ÉDITO – Bancs publics

A l’heure où les candélabres fleurissent ans notre village de Branson, assis sur le mur de la vigne jouxtant mon mazot, je songe aux EXEDRES, mot étymologiquement tiré de l’époque classique et signifiant BANCS PUBLICS.

Affectés au soulagement corporel de chaque usager, ils peuvent être conçus en diverses formes architecturales et en de multiples matières : avec accotoirs, à étages ou avec reposoir, en fonte, en acier, en pierre, en bois, voire imputrescible.

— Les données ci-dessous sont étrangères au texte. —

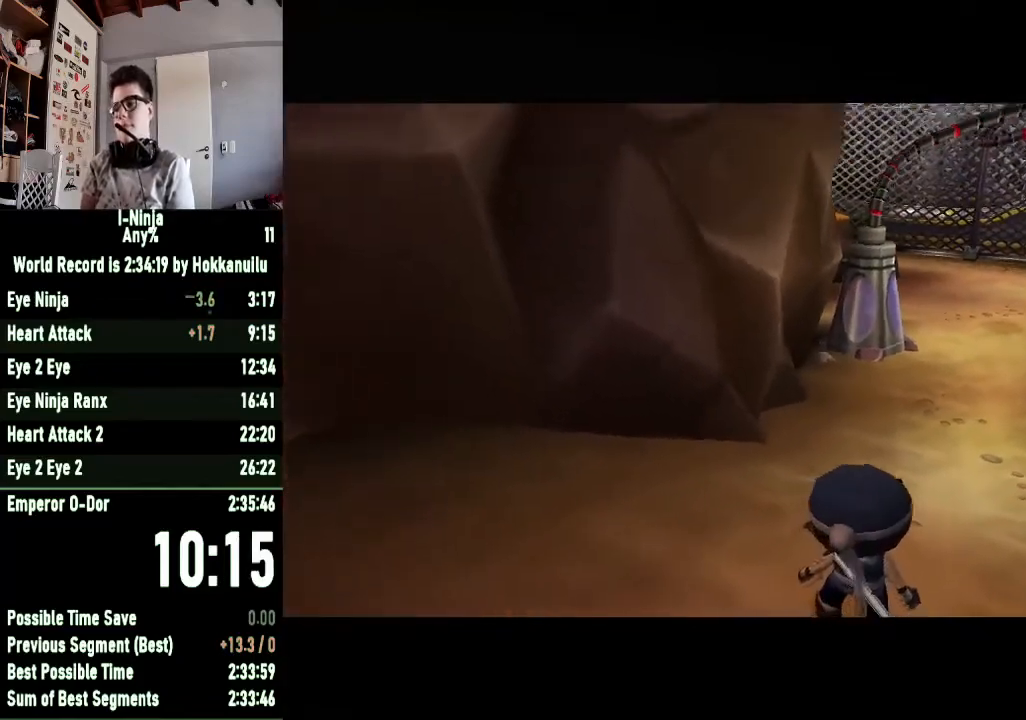
{"buttons": [], "left_stick": "up", "right_stick": "center", "events": []}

Ils peuvent être aussi hostiles, comme dans cette cité du nord de Londres, nommés d’ailleurs «Camden bench », de forme non plate et inconfortables aux SDF.

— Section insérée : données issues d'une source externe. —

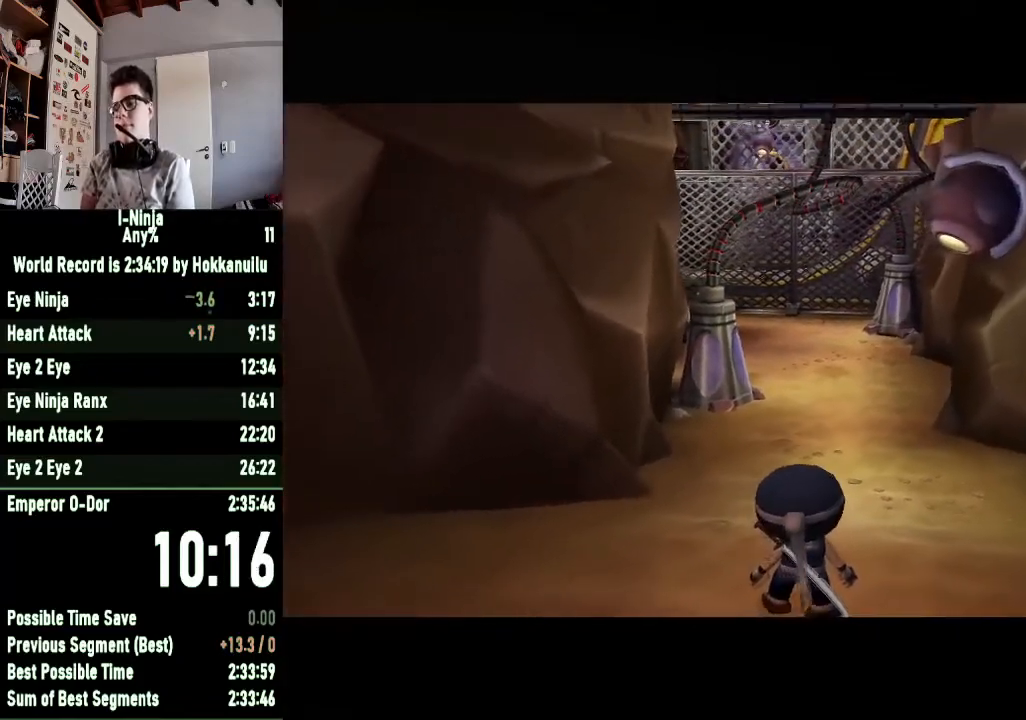
{"buttons": [], "left_stick": "up", "right_stick": "center", "events": []}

Pourtant, un banc c’est gratuit, ça ouvre la porte au dialogue, ça réconforte et ça repose, ça nourrit les commérages, un banc c’est aussi un pied de nez à l’espace marchand.

Bercé d’une célèbre mélodie de Georges Brassens, je chantonne «Les amoureux […] sur les bancs publics, bancs publics […] se disant des JE T’AIME pathétiques» Alors lève-toi et marche… nous aurons bientôt nos EXEDRES.